I cannot wait to see the pics, you take great pics of your macastromas. I also love the Death metal vs tenor fish video.


----------



## majerah1 (Oct 29, 2010)

Thanks everyone!Pics as promised.

The plants are the same amount as was in there before,I just spread them out a little so it looks pretty bare.

FTS


Here is the little male in one of the larger pots:


And just a shot of the hole in the one large pot.

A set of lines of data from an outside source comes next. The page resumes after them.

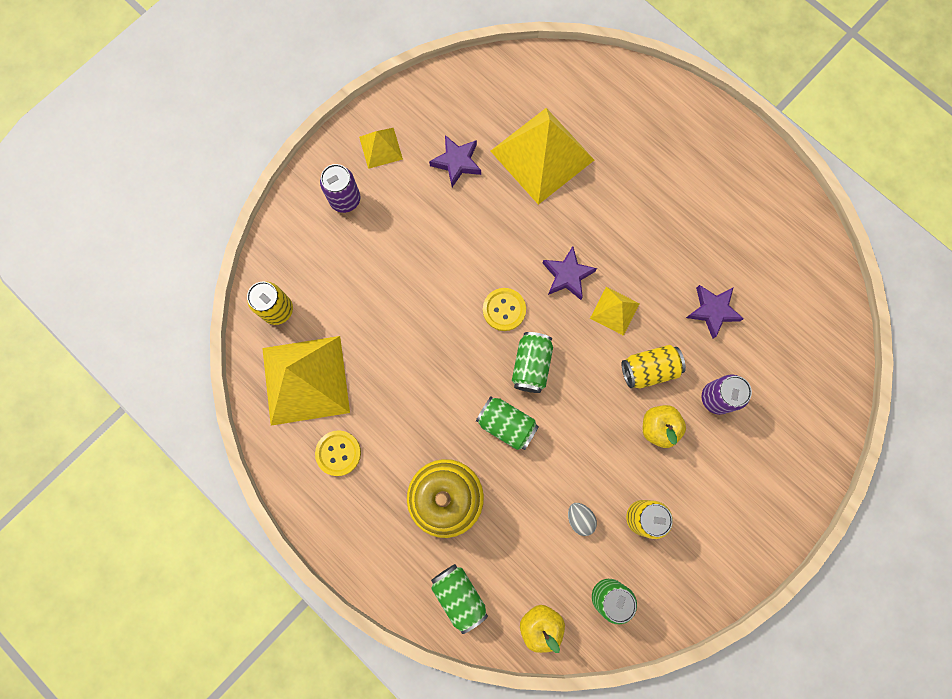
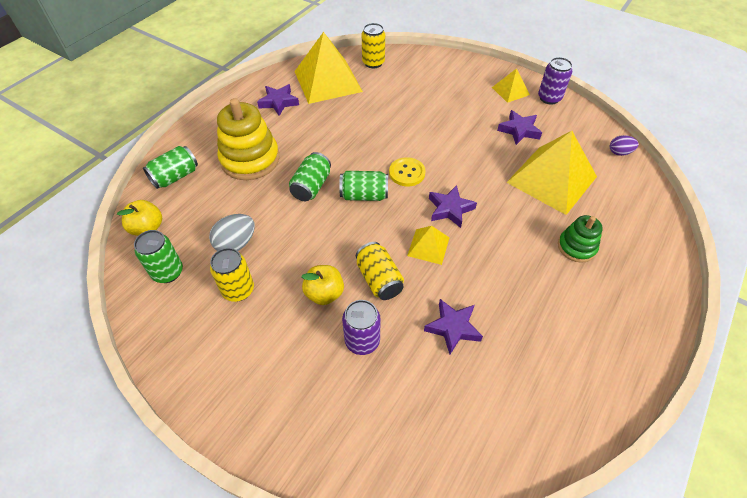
camera: 80 degrees right, 25 degrees down
yellow button [315,430,361,476] -> purple star [257,84,299,116]
purple can [320,164,361,213] -> purple can moved to [538,57,573,105]
grey egg [568,503,597,536] -> grey egg [209,214,255,251], size x1.54
none -> green stacking toy [558,215,603,263]
none -> purple egg [610,135,639,156]

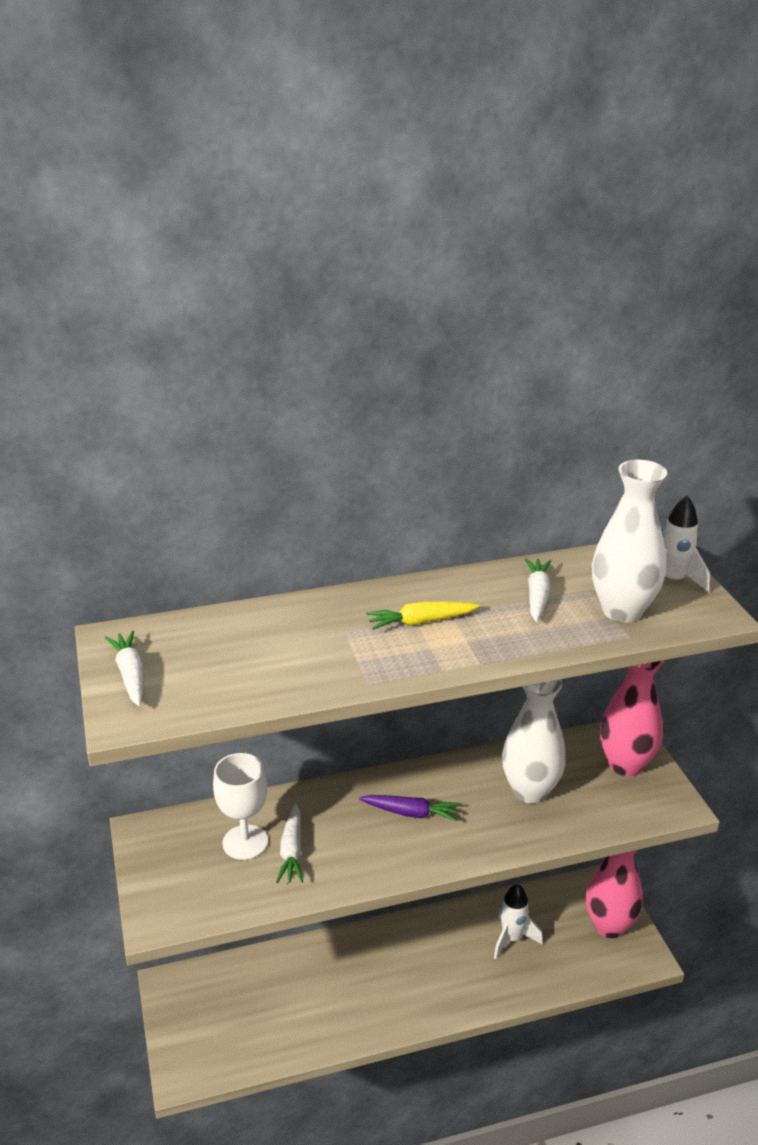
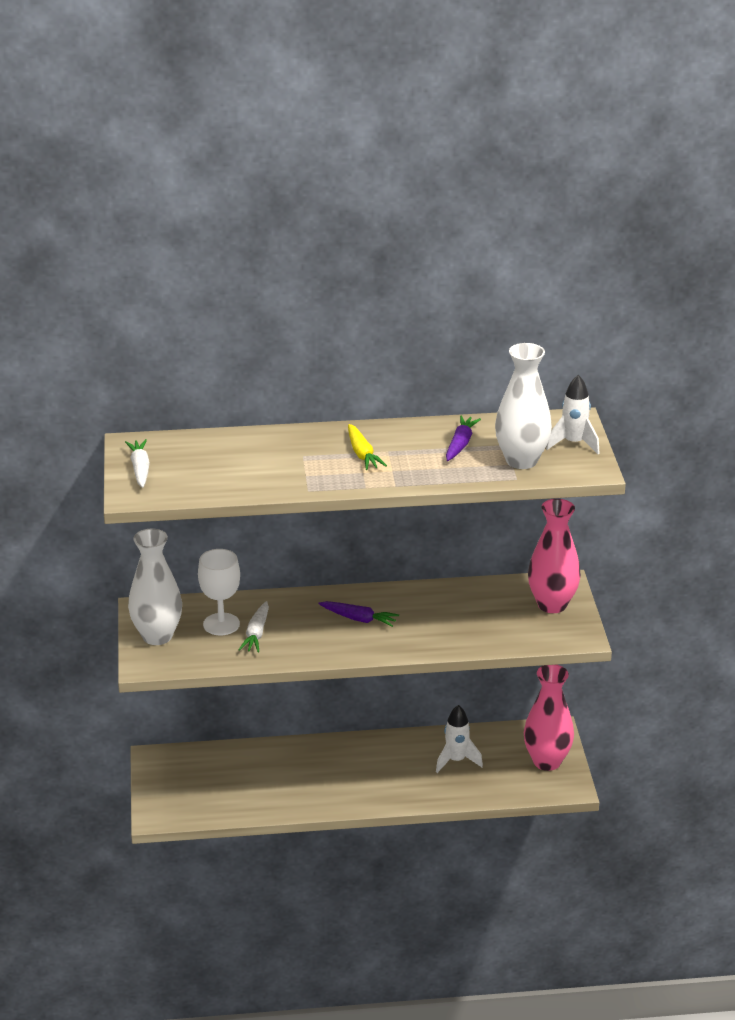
camera: 10 degrees right, 0 degrees up
yellow carrot [366,602,480,630] -> yellow carrot turned 105 degrees counterclockwise [348,424,387,470]
white vase [502,679,566,804] -> white vase moved to [128,529,182,645]
white carrot [525,558,551,622] -> purple carrot [446,415,481,461]

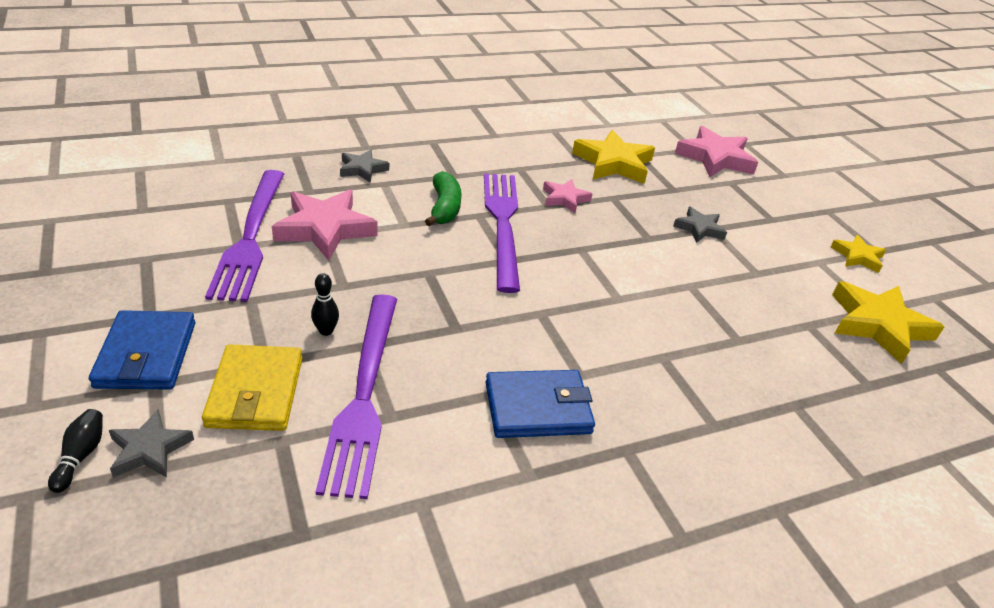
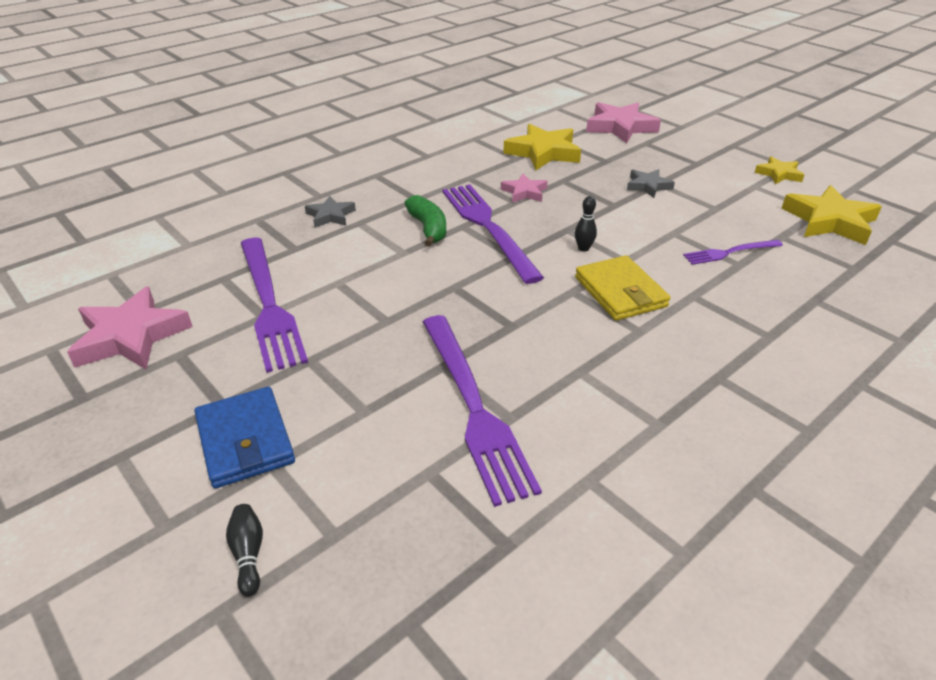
camera: 15 degrees left, 0 degrees up
grey star [109,409,194,478] -> none
yellow wallet [202,344,302,431] -> yellow wallet moved to [575,255,670,321]
pink star [272,190,378,261] -> pink star moved to [67,286,193,370]
black bowling pin [311,273,339,336] -> black bowling pin moved to [575,196,597,252]
blue wallet [486,370,595,438] -> none
none -> purple fork [683,240,783,265]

So what do you guys think?Shes not hell bent on chasing him anymore but she will go for him when she sees hip,poor guy.


----------



## GuppyNGoldfish (Mar 28, 2011)

Looking good so far! Are you going to add anything to the far right side of the tank?


----------



## Rob72 (Apr 2, 2011)

tank looks great bev i really like how you did it


----------



## majerah1 (Oct 29, 2010)

Thanks Rob!

Slim,I am leaving the right side clear.I plan for the plants to fill in a little better.I think once the wisteria fills in a bit in the back and the chain sword fills in more of the front,itll look a bit better.This being so low tech though,it will take awhile.


----------



## sion342 (Jul 31, 2011)

That's awesome ,love it.


----------



## GuppyNGoldfish (Mar 28, 2011)

Yeah, once it fills in it should look really good.


----------